Die wandernde Quelle

In der Nähe von Maria Trost ist ein alter Steinbruch. Man erzählt sich in der Gegend, daß dort in früheren Zeiten ein fruchtbarer Weinberg gewesen sei. Der Besitzer war habgierig und böse, und je mehr Ertrag der Weingarten brachte, desto mehr Arbeit forderte er von seinen Leuten, bis er bald einer der reichsten Männer in der Umgebung war.

Es geschah in einem heißen Sommer, als überall im Lande Dürre herrschte und die Weintrauben an den Stöcken des geizigen Mannes vertrockneten, daß die Quelle am Fuße seines Weinberges plötzlich kein Wasser mehr gab. Aber während reichlicher Herbstregen das Land wiederum zum Grünen brachte, war seine Quelle versiegt, und der Boden ringsum blieb trocken und wurde hart wie Stein.

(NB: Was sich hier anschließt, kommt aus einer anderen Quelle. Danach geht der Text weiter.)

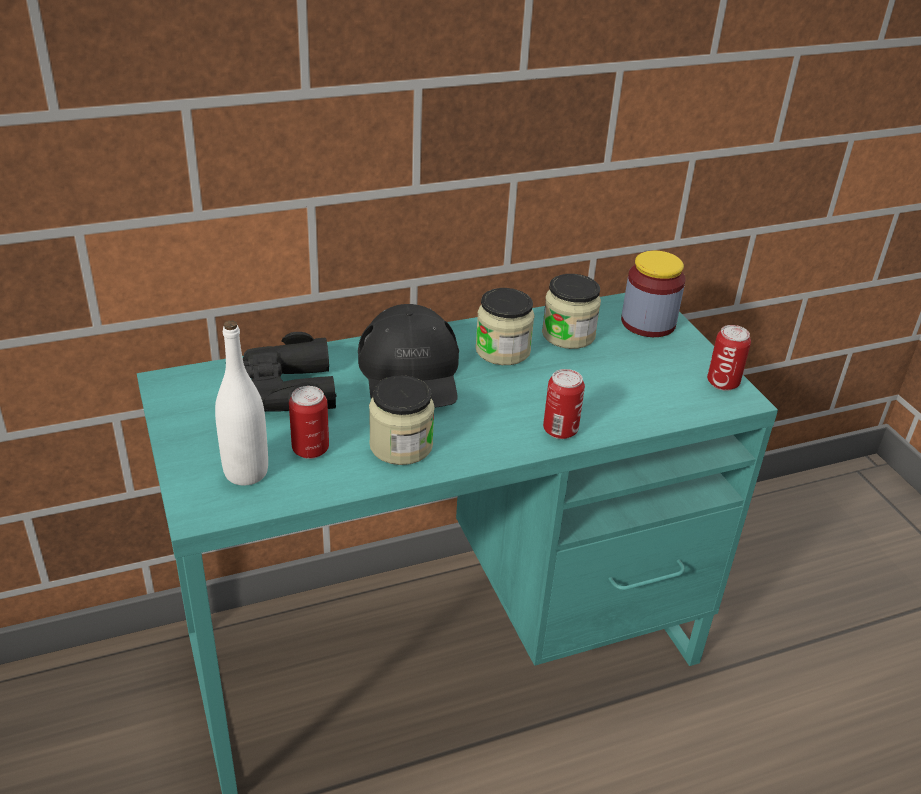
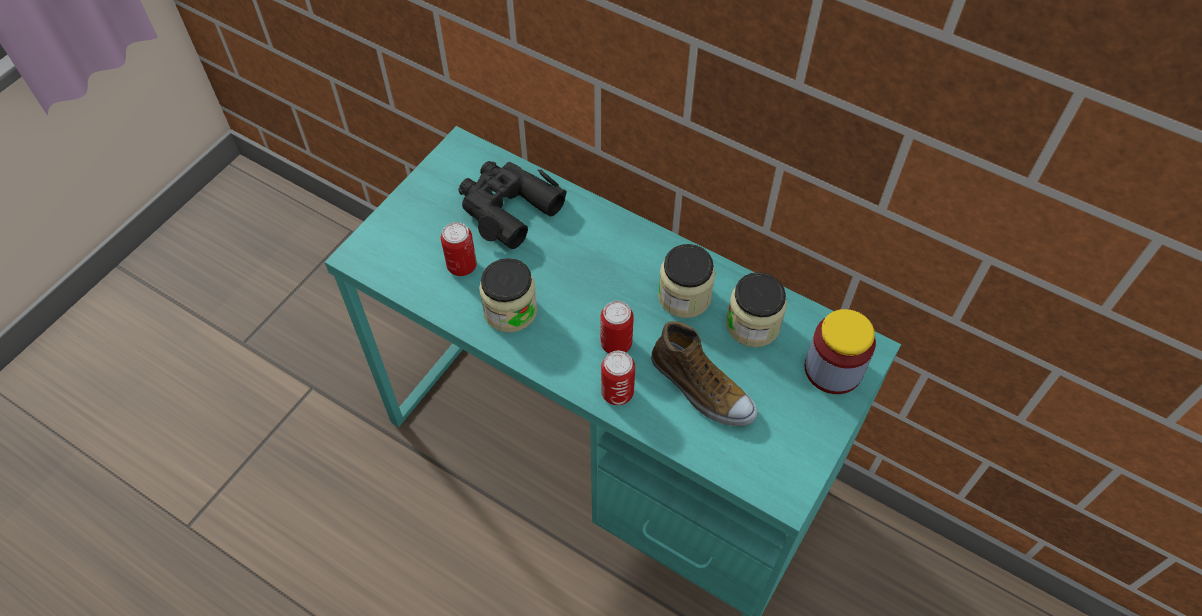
camera: 55 degrees right, 20 degrees up
white bottle [215,320,268,485] -> none
black cap [358,304,459,408] -> none
can [707,325,751,391] -> can moved to [601,301,634,353]
none -> shoe [651,321,758,426]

Da beschloß der Sohn des reichen Bauern, der ebenso hartherzig war wie sein Vater, den wertlos gewordenen Hügel als einen Steinbruch zu nutzen,- aber schon nach den ersten Sprengversuchen begann von Tag zu Tag mehr Wasser aus Löchern und Spalten des Bodens zu sickern, und man mußte die Arbeiten einstellen. Hierauf verschwand auch das Wasser wieder.

Der Sohn verkaufte den Steinbruch und beschloß, sich am Fuße des Hügels ein Haus zu bauen.

Lange suchte man vergeblich nach Wasser für den Hausbrunnen. Eines Nachts kam ein heftiges Ungewitter vom Schöckl her, und als ein Platzregen herniederrauschte, sammelte sich das Wasser in den Kellerräumen des halbfertigen Hauses und stieg so lange, bis es den ganzen Bau überschwemmte und ihn unter Donnergetöse in einer Sturzflut durch den Graben hinab bis ins Tal schwemmte, wo man am nächsten Morgen die Mauerteile auf der Wiese verstreut liegen fand. Daraufhin zog die ganze Familie aus der Gegend fort.

Quelle: Volksmund 1905.
In: Annemarie Reiter (HG.), Grazer Sagen und Geschichten, Graz 1996, S. 169.